• **FRAGMENT TEKSTU**:
Utwór audiowizualny jest utworem chronionym przez prawo autorskie. Współtwórcom utworu audiowizualnego przysługują zatem te same roszczenia, którymi dysponuje twórca każdego innego utworu, którego elementy twórcze zostały naruszone. W sytuacji popełnienia plagiatu dochodzi najczęściej zarówno do naruszenia autorskich praw osobistych (naruszenie prawa do autorstwa utworu) jak i autorskich praw majątkowych. Twórcy, którego prawa autorskie zostały naruszone z tytuły popełnienia plagiatu przysługują zatem zarówno roszczenia niemajątkowe (m.in. roszczenie o zaniechanie działań naruszających dobra osobiste), jak i majątkowe (m.in. roszczenie o zadośćuczynienie). Pełen katalog roszczeń przysługujących twórcy znajdziecie w artykule Jak bronić się przed łamaniem praw autorskich?.

• **DOSTARCZONE DANE**:
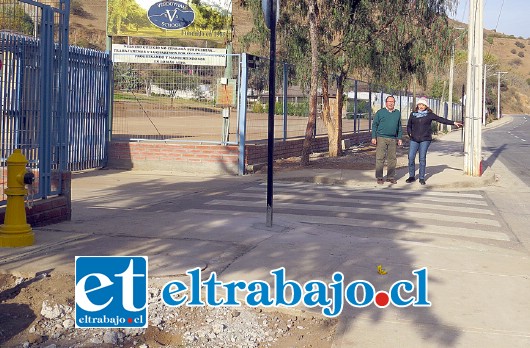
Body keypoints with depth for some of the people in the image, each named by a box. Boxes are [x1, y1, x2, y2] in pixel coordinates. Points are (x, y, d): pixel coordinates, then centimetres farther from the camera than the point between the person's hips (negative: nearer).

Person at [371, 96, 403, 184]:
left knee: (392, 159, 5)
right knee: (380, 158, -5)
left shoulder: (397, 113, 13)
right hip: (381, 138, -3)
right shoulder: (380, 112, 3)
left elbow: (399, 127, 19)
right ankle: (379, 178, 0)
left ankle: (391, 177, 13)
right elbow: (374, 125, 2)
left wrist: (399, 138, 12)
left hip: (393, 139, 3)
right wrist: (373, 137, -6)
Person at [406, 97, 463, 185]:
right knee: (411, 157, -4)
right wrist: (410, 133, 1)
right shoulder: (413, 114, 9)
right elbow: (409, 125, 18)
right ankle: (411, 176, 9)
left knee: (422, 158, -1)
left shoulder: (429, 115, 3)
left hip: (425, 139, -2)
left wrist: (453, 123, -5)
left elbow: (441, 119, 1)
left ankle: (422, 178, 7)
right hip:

• **ZADANIA DO WYKONANIA**:
a: Przepisz wiernie fragment tekstu o plagiacie utworu audiowizualnego: zacznij od słów „Utwór audiowizualny jest”, a zakończ po słowach „łamaniem praw autorskich?.”.
b: Odpowiedz na podstawie tekstu o plagiacie utworu audiowizualnego:
(i) Jakie prawa autorskie są najczęściej naruszane w sytuacji popełnienia plagiatu?
(ii) Jakie roszczenie podano jako przykład roszczenia majątkowego?
(iii) W jakim artykule znajduje się pełen katalog roszczeń przysługujących twórcy?
Wiersze nie mają tu żadnego zastosowania.

• **ROZWIĄZANIA ZADAŃ**:
a:
Utwór audiowizualny jest utworem chronionym przez prawo autorskie. Współtwórcom utworu audiowizualnego przysługują zatem te same roszczenia, którymi dysponuje twórca każdego innego utworu, którego elementy twórcze zostały naruszone. W sytuacji popełnienia plagiatu dochodzi najczęściej zarówno do naruszenia autorskich praw osobistych (naruszenie prawa do autorstwa utworu) jak i autorskich praw majątkowych. Twórcy, którego prawa autorskie zostały naruszone z tytuły popełnienia plagiatu przysługują zatem zarówno roszczenia niemajątkowe (m.in. roszczenie o zaniechanie działań naruszających dobra osobiste), jak i majątkowe (m.in. roszczenie o zadośćuczynienie). Pełen katalog roszczeń przysługujących twórcy znajdziecie w artykule Jak bronić się przed łamaniem praw autorskich?.

b:
(i) Zarówno autorskie prawa osobiste (naruszenie prawa do autorstwa utworu), jak i autorskie prawa majątkowe.
(ii) Roszczenie o zadośćuczynienie.
(iii) W artykule „Jak bronić się przed łamaniem praw autorskich?”.